- [Descripción de la tarea]
Reescribe todas las entradas y cambia "Kapolsek" por "Kepala Polsek", sin tocar nada más.

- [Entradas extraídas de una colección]
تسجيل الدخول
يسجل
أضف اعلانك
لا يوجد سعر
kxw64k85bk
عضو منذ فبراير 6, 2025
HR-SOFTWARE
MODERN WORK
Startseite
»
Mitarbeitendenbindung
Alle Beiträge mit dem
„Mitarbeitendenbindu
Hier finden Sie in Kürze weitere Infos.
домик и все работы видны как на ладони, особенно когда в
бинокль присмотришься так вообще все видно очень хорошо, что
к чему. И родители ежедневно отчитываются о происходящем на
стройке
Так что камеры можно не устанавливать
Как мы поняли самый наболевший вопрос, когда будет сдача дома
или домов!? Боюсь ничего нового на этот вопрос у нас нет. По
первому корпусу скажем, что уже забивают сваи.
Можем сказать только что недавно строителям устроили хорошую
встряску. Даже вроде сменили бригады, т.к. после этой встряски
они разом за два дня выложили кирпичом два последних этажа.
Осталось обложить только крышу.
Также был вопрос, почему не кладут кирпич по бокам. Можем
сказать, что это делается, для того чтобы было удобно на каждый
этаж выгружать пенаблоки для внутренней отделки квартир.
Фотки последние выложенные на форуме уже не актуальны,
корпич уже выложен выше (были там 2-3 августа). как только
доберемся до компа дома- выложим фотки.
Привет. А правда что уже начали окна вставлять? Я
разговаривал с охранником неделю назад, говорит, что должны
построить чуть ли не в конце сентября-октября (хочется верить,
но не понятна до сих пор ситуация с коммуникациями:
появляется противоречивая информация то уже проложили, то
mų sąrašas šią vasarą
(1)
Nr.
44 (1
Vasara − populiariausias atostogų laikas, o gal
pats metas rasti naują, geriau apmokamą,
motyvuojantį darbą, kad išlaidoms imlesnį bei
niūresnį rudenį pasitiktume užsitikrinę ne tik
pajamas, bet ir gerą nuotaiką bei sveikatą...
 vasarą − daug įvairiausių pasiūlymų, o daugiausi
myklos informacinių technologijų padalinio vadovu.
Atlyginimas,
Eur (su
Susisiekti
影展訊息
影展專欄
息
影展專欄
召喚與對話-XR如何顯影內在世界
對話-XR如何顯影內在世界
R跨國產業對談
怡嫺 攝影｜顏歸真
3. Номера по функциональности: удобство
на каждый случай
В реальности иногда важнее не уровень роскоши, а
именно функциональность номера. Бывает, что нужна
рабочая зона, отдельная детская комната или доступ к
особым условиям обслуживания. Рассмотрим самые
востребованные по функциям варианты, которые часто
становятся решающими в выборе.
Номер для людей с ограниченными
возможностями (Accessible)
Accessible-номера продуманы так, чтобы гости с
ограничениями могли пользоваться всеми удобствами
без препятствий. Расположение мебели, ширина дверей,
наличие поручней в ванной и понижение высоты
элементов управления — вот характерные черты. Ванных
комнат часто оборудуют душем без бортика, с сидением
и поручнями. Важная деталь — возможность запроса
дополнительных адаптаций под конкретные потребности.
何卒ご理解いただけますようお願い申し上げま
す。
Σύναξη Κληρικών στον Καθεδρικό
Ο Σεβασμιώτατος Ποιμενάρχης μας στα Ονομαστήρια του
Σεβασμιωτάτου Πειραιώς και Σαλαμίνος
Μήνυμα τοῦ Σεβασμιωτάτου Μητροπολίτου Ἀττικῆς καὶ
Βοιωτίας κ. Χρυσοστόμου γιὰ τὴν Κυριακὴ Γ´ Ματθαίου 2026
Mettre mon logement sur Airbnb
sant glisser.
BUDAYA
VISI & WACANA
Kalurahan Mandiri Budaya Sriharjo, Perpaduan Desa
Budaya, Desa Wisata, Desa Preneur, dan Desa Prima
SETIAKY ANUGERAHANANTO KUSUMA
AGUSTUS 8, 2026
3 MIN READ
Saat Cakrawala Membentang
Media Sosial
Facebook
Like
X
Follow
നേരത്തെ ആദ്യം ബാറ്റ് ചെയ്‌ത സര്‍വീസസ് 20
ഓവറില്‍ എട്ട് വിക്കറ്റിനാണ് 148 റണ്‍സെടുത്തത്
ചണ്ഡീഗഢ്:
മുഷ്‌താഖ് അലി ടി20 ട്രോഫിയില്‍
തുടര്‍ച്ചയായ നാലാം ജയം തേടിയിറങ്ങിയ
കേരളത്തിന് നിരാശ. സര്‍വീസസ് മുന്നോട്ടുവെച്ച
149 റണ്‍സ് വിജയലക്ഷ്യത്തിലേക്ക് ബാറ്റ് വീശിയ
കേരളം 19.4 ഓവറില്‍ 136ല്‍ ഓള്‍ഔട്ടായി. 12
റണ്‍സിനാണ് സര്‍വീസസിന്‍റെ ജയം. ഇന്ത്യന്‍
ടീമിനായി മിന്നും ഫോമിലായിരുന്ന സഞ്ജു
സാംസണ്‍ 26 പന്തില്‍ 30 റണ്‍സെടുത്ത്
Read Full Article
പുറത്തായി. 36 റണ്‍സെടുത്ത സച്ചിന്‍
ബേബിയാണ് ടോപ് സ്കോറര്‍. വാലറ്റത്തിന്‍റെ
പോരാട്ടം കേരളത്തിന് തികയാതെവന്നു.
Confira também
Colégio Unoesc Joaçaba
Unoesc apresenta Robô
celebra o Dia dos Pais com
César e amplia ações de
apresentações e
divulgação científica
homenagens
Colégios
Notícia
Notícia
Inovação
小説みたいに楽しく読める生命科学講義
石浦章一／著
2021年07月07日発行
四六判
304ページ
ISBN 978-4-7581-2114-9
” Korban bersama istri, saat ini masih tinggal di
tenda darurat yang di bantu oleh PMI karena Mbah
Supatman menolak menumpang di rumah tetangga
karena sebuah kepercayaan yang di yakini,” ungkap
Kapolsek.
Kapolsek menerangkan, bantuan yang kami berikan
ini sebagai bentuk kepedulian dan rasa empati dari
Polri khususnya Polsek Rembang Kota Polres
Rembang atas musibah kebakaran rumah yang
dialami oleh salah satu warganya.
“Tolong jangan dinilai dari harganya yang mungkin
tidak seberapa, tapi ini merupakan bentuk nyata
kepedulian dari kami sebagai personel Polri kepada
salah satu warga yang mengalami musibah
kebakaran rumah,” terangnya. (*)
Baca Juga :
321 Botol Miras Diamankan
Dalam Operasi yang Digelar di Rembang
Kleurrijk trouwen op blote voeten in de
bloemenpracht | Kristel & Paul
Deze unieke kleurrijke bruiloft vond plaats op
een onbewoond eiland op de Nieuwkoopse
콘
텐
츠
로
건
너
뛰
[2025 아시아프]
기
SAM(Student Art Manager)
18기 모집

- [Resultado del ejercicio]
تسجيل الدخول
يسجل
أضف اعلانك
لا يوجد سعر
kxw64k85bk
عضو منذ فبراير 6, 2025
HR-SOFTWARE
MODERN WORK
Startseite
»
Mitarbeitendenbindung
Alle Beiträge mit dem
„Mitarbeitendenbindu
Hier finden Sie in Kürze weitere Infos.
домик и все работы видны как на ладони, особенно когда в
бинокль присмотришься так вообще все видно очень хорошо, что
к чему. И родители ежедневно отчитываются о происходящем на
стройке
Так что камеры можно не устанавливать
Как мы поняли самый наболевший вопрос, когда будет сдача дома
или домов!? Боюсь ничего нового на этот вопрос у нас нет. По
первому корпусу скажем, что уже забивают сваи.
Можем сказать только что недавно строителям устроили хорошую
встряску. Даже вроде сменили бригады, т.к. после этой встряски
они разом за два дня выложили кирпичом два последних этажа.
Осталось обложить только крышу.
Также был вопрос, почему не кладут кирпич по бокам. Можем
сказать, что это делается, для того чтобы было удобно на каждый
этаж выгружать пенаблоки для внутренней отделки квартир.
Фотки последние выложенные на форуме уже не актуальны,
корпич уже выложен выше (были там 2-3 августа). как только
доберемся до компа дома- выложим фотки.
Привет. А правда что уже начали окна вставлять? Я
разговаривал с охранником неделю назад, говорит, что должны
построить чуть ли не в конце сентября-октября (хочется верить,
но не понятна до сих пор ситуация с коммуникациями:
появляется противоречивая информация то уже проложили, то
mų sąrašas šią vasarą
(1)
Nr.
44 (1
Vasara − populiariausias atostogų laikas, o gal
pats metas rasti naują, geriau apmokamą,
motyvuojantį darbą, kad išlaidoms imlesnį bei
niūresnį rudenį pasitiktume užsitikrinę ne tik
pajamas, bet ir gerą nuotaiką bei sveikatą...
 vasarą − daug įvairiausių pasiūlymų, o daugiausi
myklos informacinių technologijų padalinio vadovu.
Atlyginimas,
Eur (su
Susisiekti
影展訊息
影展專欄
息
影展專欄
召喚與對話-XR如何顯影內在世界
對話-XR如何顯影內在世界
R跨國產業對談
怡嫺 攝影｜顏歸真
3. Номера по функциональности: удобство
на каждый случай
В реальности иногда важнее не уровень роскоши, а
именно функциональность номера. Бывает, что нужна
рабочая зона, отдельная детская комната или доступ к
особым условиям обслуживания. Рассмотрим самые
востребованные по функциям варианты, которые часто
становятся решающими в выборе.
Номер для людей с ограниченными
возможностями (Accessible)
Accessible-номера продуманы так, чтобы гости с
ограничениями могли пользоваться всеми удобствами
без препятствий. Расположение мебели, ширина дверей,
наличие поручней в ванной и понижение высоты
элементов управления — вот характерные черты. Ванных
комнат часто оборудуют душем без бортика, с сидением
и поручнями. Важная деталь — возможность запроса
дополнительных адаптаций под конкретные потребности.
何卒ご理解いただけますようお願い申し上げま
す。
Σύναξη Κληρικών στον Καθεδρικό
Ο Σεβασμιώτατος Ποιμενάρχης μας στα Ονομαστήρια του
Σεβασμιωτάτου Πειραιώς και Σαλαμίνος
Μήνυμα τοῦ Σεβασμιωτάτου Μητροπολίτου Ἀττικῆς καὶ
Βοιωτίας κ. Χρυσοστόμου γιὰ τὴν Κυριακὴ Γ´ Ματθαίου 2026
Mettre mon logement sur Airbnb
sant glisser.
BUDAYA
VISI & WACANA
Kalurahan Mandiri Budaya Sriharjo, Perpaduan Desa
Budaya, Desa Wisata, Desa Preneur, dan Desa Prima
SETIAKY ANUGERAHANANTO KUSUMA
AGUSTUS 8, 2026
3 MIN READ
Saat Cakrawala Membentang
Media Sosial
Facebook
Like
X
Follow
നേരത്തെ ആദ്യം ബാറ്റ് ചെയ്‌ത സര്‍വീസസ് 20
ഓവറില്‍ എട്ട് വിക്കറ്റിനാണ് 148 റണ്‍സെടുത്തത്
ചണ്ഡീഗഢ്:
മുഷ്‌താഖ് അലി ടി20 ട്രോഫിയില്‍
തുടര്‍ച്ചയായ നാലാം ജയം തേടിയിറങ്ങിയ
കേരളത്തിന് നിരാശ. സര്‍വീസസ് മുന്നോട്ടുവെച്ച
149 റണ്‍സ് വിജയലക്ഷ്യത്തിലേക്ക് ബാറ്റ് വീശിയ
കേരളം 19.4 ഓവറില്‍ 136ല്‍ ഓള്‍ഔട്ടായി. 12
റണ്‍സിനാണ് സര്‍വീസസിന്‍റെ ജയം. ഇന്ത്യന്‍
ടീമിനായി മിന്നും ഫോമിലായിരുന്ന സഞ്ജു
സാംസണ്‍ 26 പന്തില്‍ 30 റണ്‍സെടുത്ത്
Read Full Article
പുറത്തായി. 36 റണ്‍സെടുത്ത സച്ചിന്‍
ബേബിയാണ് ടോപ് സ്കോറര്‍. വാലറ്റത്തിന്‍റെ
പോരാട്ടം കേരളത്തിന് തികയാതെവന്നു.
Confira também
Colégio Unoesc Joaçaba
Unoesc apresenta Robô
celebra o Dia dos Pais com
César e amplia ações de
apresentações e
divulgação científica
homenagens
Colégios
Notícia
Notícia
Inovação
小説みたいに楽しく読める生命科学講義
石浦章一／著
2021年07月07日発行
四六判
304ページ
ISBN 978-4-7581-2114-9
” Korban bersama istri, saat ini masih tinggal di
tenda darurat yang di bantu oleh PMI karena Mbah
Supatman menolak menumpang di rumah tetangga
karena sebuah kepercayaan yang di yakini,” ungkap
Kepala Polsek.
Kepala Polsek menerangkan, bantuan yang kami berikan
ini sebagai bentuk kepedulian dan rasa empati dari
Polri khususnya Polsek Rembang Kota Polres
Rembang atas musibah kebakaran rumah yang
dialami oleh salah satu warganya.
“Tolong jangan dinilai dari harganya yang mungkin
tidak seberapa, tapi ini merupakan bentuk nyata
kepedulian dari kami sebagai personel Polri kepada
salah satu warga yang mengalami musibah
kebakaran rumah,” terangnya. (*)
Baca Juga :
321 Botol Miras Diamankan
Dalam Operasi yang Digelar di Rembang
Kleurrijk trouwen op blote voeten in de
bloemenpracht | Kristel & Paul
Deze unieke kleurrijke bruiloft vond plaats op
een onbewoond eiland op de Nieuwkoopse
콘
텐
츠
로
건
너
뛰
[2025 아시아프]
기
SAM(Student Art Manager)
18기 모집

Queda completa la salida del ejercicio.